The net effect of this archaic tax system is not only its compliance cost, but it ultimately punishes companies for being successful and discourages them from hiring. Taxing our corporations and businesses is a giant hoax. Taxes and tax related costs paid by our companies are simply passed on to the consumer.

Those being impacted most from corporate taxes are the poor who have less to spend. The best way to protect the poor (and the middle class) is to ensure they have good paying jobs and keep more of their hard-earned money. It is estimated if corporate taxes were eliminated consumer prices would be reduced by 25 percent. This would vastly improve the quality of life for all Americans.

Fortunately, some fresh thinking has the potential for turning the onerous U.S. tax code into an engine for job creation and to put millions of our people to work. These ideas can be implemented quickly and thus be a positive force in difficult times.

The two leading options for tax reform are the flat tax and the consumption tax. Both would raise $2.4 trillion, the current level of tax revenue being collected, while vastly improving America’s productivity and competitiveness.

The flat tax would be filed on a postcard-sized form. The only deductions contemplated would be for charitable contributions, child care and healthcare costs and mortgage interest, which politically are very popular with most tax payers.

According to the Heritage Foundation, adopting a 17 percent flat tax “would lead to significant improvements in U.S. economic performance after the first 10 years of its implementation. Specifically, this new tax system would lead to 3.8 million more jobs by the end of the tenth year; add $545 billion to gross domestic product in the tenth year alone; increase the level of personal savings by 50 percent; raise non-residential investment by 9 percent; and expand the nation’s capital stock from $17.8 trillion in 2014 to $19.1 trillion.”

The flat tax eliminates the tax bias against savings and investment, thereby ensuring better economic performance in a competitive global economy.

The consumption tax is best characterized by the FairTax, a nonpartisan piece of legislation that abolishes all federal personal and corporate income taxes, as well as payroll taxes, estate taxes and capital gains taxes. In their place would be one simple 23 percent national sales tax based on what a consumer spends, not on what they earn.

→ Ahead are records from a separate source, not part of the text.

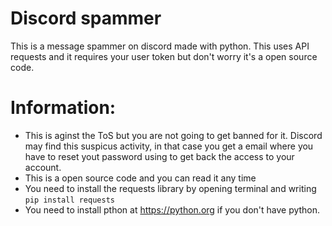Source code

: # Discord spammer
This is a message spammer on discord made with python. This uses API requests and it requires your user token but don't worry it's a open source code.

# Information:
- This is aginst the ToS but you are not going to get banned for it. Discord may find this suspicus activity, in that case you get a email where you have to reset yout password using to get back the access to your account.
- This is a open source code and you can read it any time
- You need to install the requests library by opening terminal and writing ``pip install requests``
- You need to install pthon at https://python.org if you don't have python.
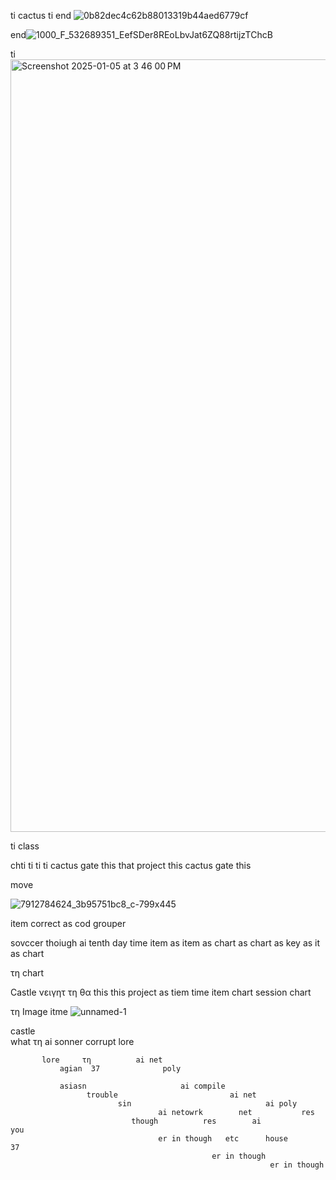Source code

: ti cactus 
ti       end ![0b82dec4c62b88013319b44aed6779cf](https://github.com/user-attachments/assets/afcb85df-b936-44e7-b940-c5fd49c51185)


end![1000_F_532689351_EefSDer8REoLbvJat6ZQ88rtijzTChcB](https://github.com/user-attachments/assets/1c2d7221-2d2e-446c-84cc-62050fc4bd6a)

   ti 
<img width="1236" alt="Screenshot 2025-01-05 at 3 46 00 PM" src="https://github.com/user-attachments/assets/b703a568-6952-4246-ba66-9866934ff61b" />

   ti 
     class 

chti ti  ti ti  cactus gate this that project this  cactus gate this 

move

![7912784624_3b95751bc8_c-799x445](https://github.com/user-attachments/assets/45162cb4-1a68-4254-9ee3-1ba77255c852)

item correct as cod grouper

sovccer thoiugh ai tenth day time item as item as chart as chart as key as it as chart 

τη chart 

Castle νειγητ τη θα this    this project as tiem time item chart session chart 

τη Image itme 
     ![unnamed-1](https://github.com/user-attachments/assets/c20bae0f-4b40-4163-b13d-f00375a1f171)

castle     
       what    τη     ai sonner corrupt
           lore 

           lore     τη          ai net 
               agian  37              poly 

               asiasn                     ai compile 
                     trouble                         ai net 
                            sin                              ai poly 
                                     ai netowrk        net           res 
                               though          res        ai            you
                                     er in though   etc      house         37
                                                 er in though 
                                                              er in though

Tax collection would be the responsibility of each state and imposed on all new purchases of products and services. It enables retirees to keep their entire pensions, refunds in advance the sales tax on purchases of basic necessities up to the poverty level, removes the tax advantage of foreign produced products sold in America, and brings transparency and accountability to tax policy.

Best news of all, it abolishes the IRS.

Under the FairTax the rich naturally pay more.

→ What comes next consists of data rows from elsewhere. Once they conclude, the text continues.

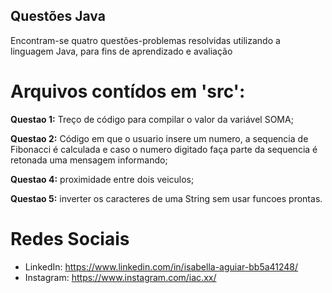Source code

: ## Questões Java

Encontram-se quatro questões-problemas resolvidas utilizando a linguagem Java, para fins de aprendizado e avaliação

# Arquivos contídos em 'src': 

**Questao 1:** Treço de código para compilar o valor da variável SOMA;

**Questao 2:** Código em que o usuario insere um numero, a sequencia de Fibonacci é calculada e caso o numero digitado faça parte da sequencia é retonada uma mensagem informando;

**Questao 4:** proximidade entre dois veiculos;

**Questao 5:** inverter os caracteres de uma String sem usar funcoes prontas. 

# Redes Sociais 

- LinkedIn: https://www.linkedin.com/in/isabella-aguiar-bb5a41248/
- Instagram: https://www.instagram.com/iac.xx/ 
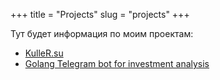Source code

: +++
title = "Projects"
slug = "projects"
+++

Тут будет информация по моим проектам:


- [KulleR.su](/posts/kuller-su/)
- [Golang Telegram bot for investment analysis](https://github.com/2rage/VKR)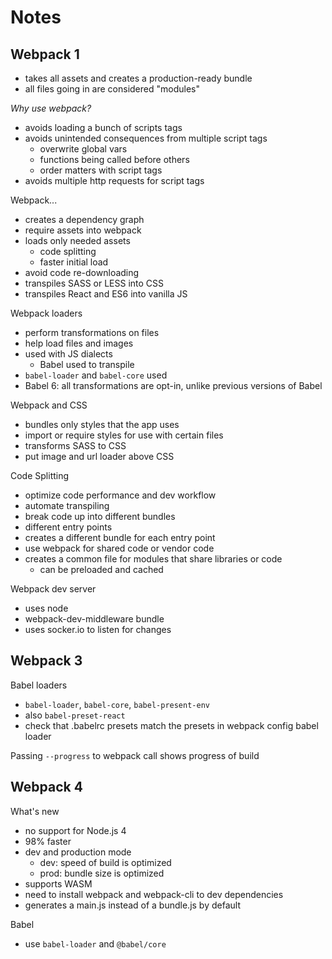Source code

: # Notes

## Webpack 1

- takes all assets and creates a production-ready bundle
- all files going in are considered "modules"

_Why use webpack?_

- avoids loading a bunch of scripts tags
- avoids unintended consequences from multiple script tags
  - overwrite global vars
  - functions being called before others
  - order matters with script tags
- avoids multiple http requests for script tags

Webpack...

- creates a dependency graph
- require assets into webpack
- loads only needed assets
  - code splitting
  - faster initial load
- avoid code re-downloading
- transpiles SASS or LESS into CSS
- transpiles React and ES6 into vanilla JS

Webpack loaders

- perform transformations on files
- help load files and images
- used with JS dialects
  - Babel used to transpile
- `babel-loader` and `babel-core` used
- Babel 6: all transformations are opt-in, unlike previous versions of Babel

Webpack and CSS

- bundles only styles that the app uses
- import or require styles for use with certain files
- transforms SASS to CSS
- put image and url loader above CSS

Code Splitting

- optimize code performance and dev workflow
- automate transpiling
- break code up into different bundles
- different entry points
- creates a different bundle for each entry point
- use webpack for shared code or vendor code
- creates a common file for modules that share libraries or code
  - can be preloaded and cached

Webpack dev server

- uses node
- webpack-dev-middleware bundle
- uses socker.io to listen for changes

## Webpack 3

Babel loaders

- `babel-loader`, `babel-core`, `babel-present-env`
- also `babel-preset-react`
- check that .babelrc presets match the presets in webpack config babel loader

Passing `--progress` to webpack call shows progress of build

## Webpack 4

What's new

- no support for Node.js 4
- 98% faster
- dev and production mode
  - dev: speed of build is optimized
  - prod: bundle size is optimized
- supports WASM
- need to install webpack and webpack-cli to dev dependencies
- generates a main.js instead of a bundle.js by default

Babel

- use `babel-loader` and `@babel/core`
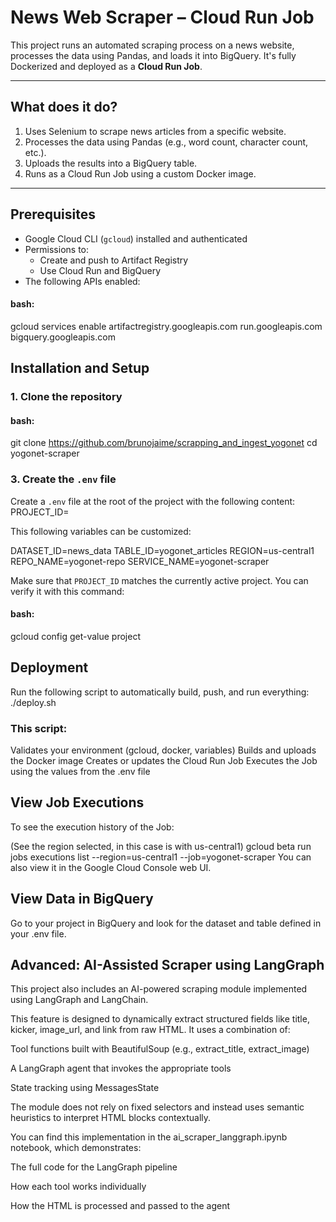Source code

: 
# News Web Scraper – Cloud Run Job

This project runs an automated scraping process on a news website, processes the data using Pandas, and loads it into BigQuery. It's fully Dockerized and deployed as a **Cloud Run Job**.

---

## What does it do?

1. Uses Selenium to scrape news articles from a specific website.
2. Processes the data using Pandas (e.g., word count, character count, etc.).
3. Uploads the results into a BigQuery table.
4. Runs as a Cloud Run Job using a custom Docker image.

---

## Prerequisites

- Google Cloud CLI (`gcloud`) installed and authenticated
- Permissions to:
  - Create and push to Artifact Registry
  - Use Cloud Run and BigQuery
- The following APIs enabled:

#### bash:
gcloud services enable artifactregistry.googleapis.com run.googleapis.com bigquery.googleapis.com


## Installation and Setup

### 1. Clone the repository

#### bash:
git clone https://github.com/brunojaime/scrapping_and_ingest_yogonet
cd yogonet-scraper



### 3. Create the `.env` file
Create a `.env` file at the root of the project with the following content:
PROJECT_ID=<your-project-id>

This following variables can be customized:

DATASET_ID=news_data
TABLE_ID=yogonet_articles
REGION=us-central1
REPO_NAME=yogonet-repo
SERVICE_NAME=yogonet-scraper


Make sure that `PROJECT_ID` matches the currently active project. You can verify it with this command:

#### bash:
gcloud config get-value project

## Deployment
Run the following script to automatically build, push, and run everything:
./deploy.sh

### This script:

Validates your environment (gcloud, docker, variables)
Builds and uploads the Docker image
Creates or updates the Cloud Run Job
Executes the Job using the values from the .env file

## View Job Executions
To see the execution history of the Job:

(See the region selected, in this case is with us-central1)
gcloud beta run jobs executions list --region=us-central1 --job=yogonet-scraper
You can also view it in the Google Cloud Console web UI.

 ## View Data in BigQuery
Go to your project in BigQuery and look for the dataset and table defined in your .env file.


## Advanced: AI-Assisted Scraper using LangGraph
This project also includes an AI-powered scraping module implemented using LangGraph and LangChain.

This feature is designed to dynamically extract structured fields like title, kicker, image_url, and link from raw HTML. It uses a combination of:

Tool functions built with BeautifulSoup (e.g., extract_title, extract_image)

A LangGraph agent that invokes the appropriate tools

State tracking using MessagesState

The module does not rely on fixed selectors and instead uses semantic heuristics to interpret HTML blocks contextually.

You can find this implementation in the ai_scraper_langgraph.ipynb notebook, which demonstrates:

The full code for the LangGraph pipeline

How each tool works individually

How the HTML is processed and passed to the agent

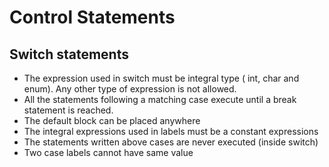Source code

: # Control Statements

## Switch statements

- The expression used in switch must be integral type ( int, char and enum). Any other type of expression is not allowed.
- All the statements following a matching case execute until a break statement is reached.
- The default block can be placed anywhere
- The integral expressions used in labels must be a constant expressions
- The statements written above cases are never executed (inside switch)
- Two case labels cannot have same value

What the two tax reform programs have in common is they take the uncertainty out of business planning allowing business owners to reduce their high marginal tax rates so they are encouraged to take more risk and create more jobs.

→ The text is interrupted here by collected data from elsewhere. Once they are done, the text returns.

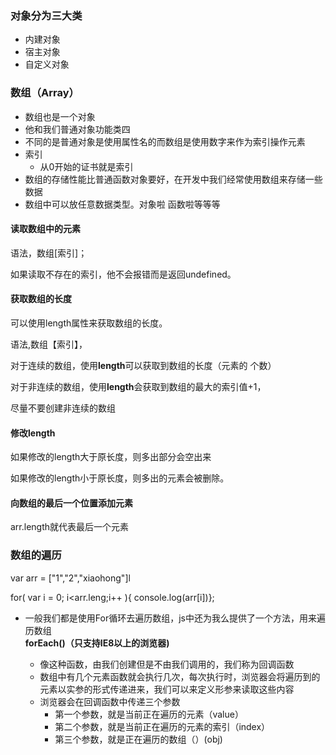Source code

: ### 对象分为三大类

* 内建对象
* 宿主对象
* 自定义对象

### 数组（Array）

* 数组也是一个对象
* 他和我们普通对象功能类四
* 不同的是普通对象是使用属性名的而数组是使用数字来作为索引操作元素
* 索引
  * 从0开始的证书就是索引
* 数组的存储性能比普通函数对象要好，在开发中我们经常使用数组来存储一些数据
* 数组中可以放任意数据类型。对象啦 函数啦等等等

#### 读取数组中的元素

语法，数组\[索引\]；

如果读取不存在的索引，他不会报错而是返回undefined。

#### 获取数组的长度

可以使用length属性来获取数组的长度。

语法,数组【索引】，

对于连续的数组，使用**length**可以获取到数组的长度（元素的 个数）

对于非连续的数组，使用**length**会获取到数组的最大的索引值+1，

尽量不要创建非连续的数组

#### 修改length

如果修改的length大于原长度，则多出部分会空出来

如果修改的length小于原长度，则多出的元素会被删除。

#### 向数组的最后一个位置添加元素

arr.length就代表最后一个元素

### 数组的遍历

var arr = \["1","2","xiaohong"\]l

for\( var i = 0; i&lt;arr.leng;i++ \){  console.log\(arr\[i\]\)};

* 一般我们都是使用For循环去遍历数组，js中还为我么提供了一个方法，用来遍历数组  
  **forEach\(\)（只支持IE8以上的浏览器\)**

  * 像这种函数，由我们创建但是不由我们调用的，我们称为回调函数
  * 数组中有几个元素函数就会执行几次，每次执行时，浏览器会将遍历到的元素以实参的形式传递进来，我们可以来定义形参来读取这些内容
  * 浏览器会在回调函数中传递三个参数
    * 第一个参数，就是当前正在遍历的元素（value）
    * 第二个参数，就是当前正在遍历的元素的索引（index）
    * 第三个参数，就是正在遍历的数组（）\(obj\)



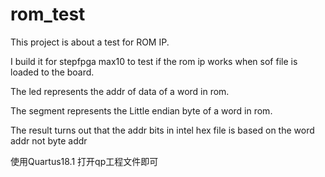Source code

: # rom_test

This project is about a test for ROM IP.

I build it for stepfpga max10 to test if the rom ip works when sof file is loaded to the board.

The led represents the addr of data of a word in rom.

The segment represents the Little endian byte  of a word in rom.

The result turns out that the addr bits in intel hex file is based on the word addr not byte addr

使用Quartus18.1 打开qp工程文件即可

Both tax plans would safeguard Social Security and Medicare.

According to Harvard economist Dale Jorgenson, tax reform would boost national wealth by nearly $5 trillion, by increasing the value of all income-producing assets. Imagine how this wealth would filter through the economy in increased share values and investment capital.

We must incentivize our entrepreneurs to get into the game. There is a faulty perception that business owners keep all the money they make to feather their own nests. This is a myth perpetuated by people who have never started or run a small business.

The current tax system rewards cronyism and penalizes entrepreneurs and small business. Enacting a new tax code would be a boon to these over-taxed, hard-pressed job creators.

If the objective is to stimulate private-sector led economic growth, increase tax receipts, simplify compliance, close loopholes, and promote fairness then it starts with adopting a totally new approach to the U.S. tax code. Options are on the table that every tax payer – especially job seekers — should embrace.